● BRIEF A
In the essay on The Handmaid's Tale, rewrite the part from "Margaret Atwood’s The" to "to bear children.", replacing "parable" with "fable".
● BRIEF B
According to the essay on The Handmaid's Tale, what three roles are women made to serve in its dystopian society?

● PASSAGE
It is a surprise to me that I encountered such difficulty choosing a book that is important to me as a woman. I know books that are important to me as a lover of history, of the grotesque, of myths and fairy tales, of true crime, as well as books that are important to me as a reader. But as a woman? I tried to resist choosing the first title that came into my head. Then I realized that a cliché is a cliché because it’s true. 


Margaret Atwood’s The Handmaid’s Tale is a wry piece of speculative fiction that asks a more important question than “What would happen if…?”; instead, it asks us, “What is going to probably happen if we continue to do what we’re already doing?” It’s essentially a parable with complex undertones, centering around a dystopian society where, “due to population problems,” women are made to serve three specific roles: that of a privileged Wife, that of a Martha (essentially a scullery maid), or that of a Handmaid, who exists only to bear children.


Perhaps these roles seem far-fetched, but we can always count on Atwood to be that literary friend who tells us the truth even when we don’t want to hear it. What makes this novel so fascinating (and sometimes hard to get through) is that the society of Gilead employs the same rhetoric we use against women today. In a telling chapter, the Handmaid recounts an experience where her classmates and her elders chastise a girl who has confessed to being gang-raped. They make the girl admit that the encounter was her fault with, you know, the common questions: What were you wearing? How were you acting? Were you walking alone? 


I don’t want to undersell this novel as a mainly tragic piece. Sure, its situations are upsetting; not only is it upsetting for a reason, it also comes with Atwood’s signature bite. You’ll always find a little hope here, and maybe a note from the previous Handmaid scratched into the bottom of your wardrobe: Nolite te bastardes carborundorum.

● THE DATA

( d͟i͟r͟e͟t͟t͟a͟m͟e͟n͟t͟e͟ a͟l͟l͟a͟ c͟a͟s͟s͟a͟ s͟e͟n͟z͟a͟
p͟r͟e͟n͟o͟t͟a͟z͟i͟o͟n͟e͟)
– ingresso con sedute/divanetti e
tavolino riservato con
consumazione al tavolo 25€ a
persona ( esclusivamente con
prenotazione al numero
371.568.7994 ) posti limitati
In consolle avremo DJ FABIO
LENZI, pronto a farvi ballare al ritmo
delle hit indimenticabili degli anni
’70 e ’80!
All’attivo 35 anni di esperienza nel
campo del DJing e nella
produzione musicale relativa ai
==
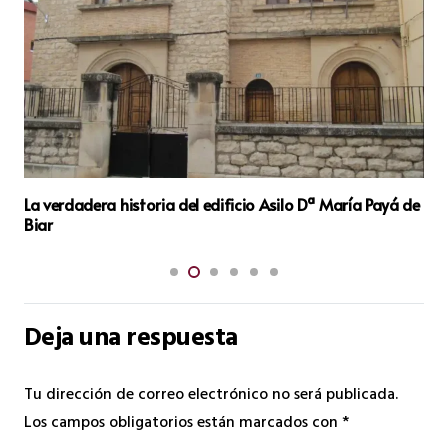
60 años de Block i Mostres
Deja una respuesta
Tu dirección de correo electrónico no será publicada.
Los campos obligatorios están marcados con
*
* * *
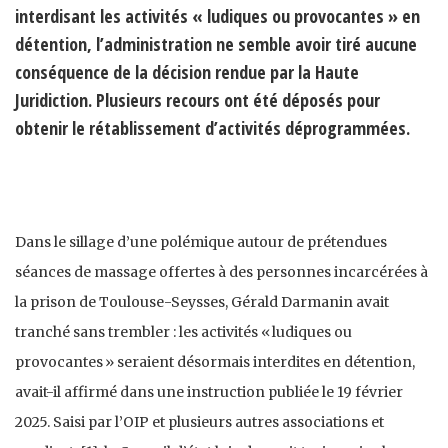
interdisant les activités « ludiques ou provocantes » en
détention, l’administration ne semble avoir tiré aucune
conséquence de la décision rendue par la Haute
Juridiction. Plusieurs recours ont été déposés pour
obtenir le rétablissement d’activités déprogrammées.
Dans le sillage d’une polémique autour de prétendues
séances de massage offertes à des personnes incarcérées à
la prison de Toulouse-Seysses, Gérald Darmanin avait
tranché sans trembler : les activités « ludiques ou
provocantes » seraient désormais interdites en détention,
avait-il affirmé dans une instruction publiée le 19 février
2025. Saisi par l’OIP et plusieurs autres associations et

● YOUR SOLUTION A
Margaret Atwood’s The Handmaid’s Tale is a wry piece of speculative fiction that asks a more important question than “What would happen if…?”; instead, it asks us, “What is going to probably happen if we continue to do what we’re already doing?” It’s essentially a fable with complex undertones, centering around a dystopian society where, “due to population problems,” women are made to serve three specific roles: that of a privileged Wife, that of a Martha (essentially a scullery maid), or that of a Handmaid, who exists only to bear children.

● YOUR SOLUTION B
A privileged Wife, a Martha, or a Handmaid.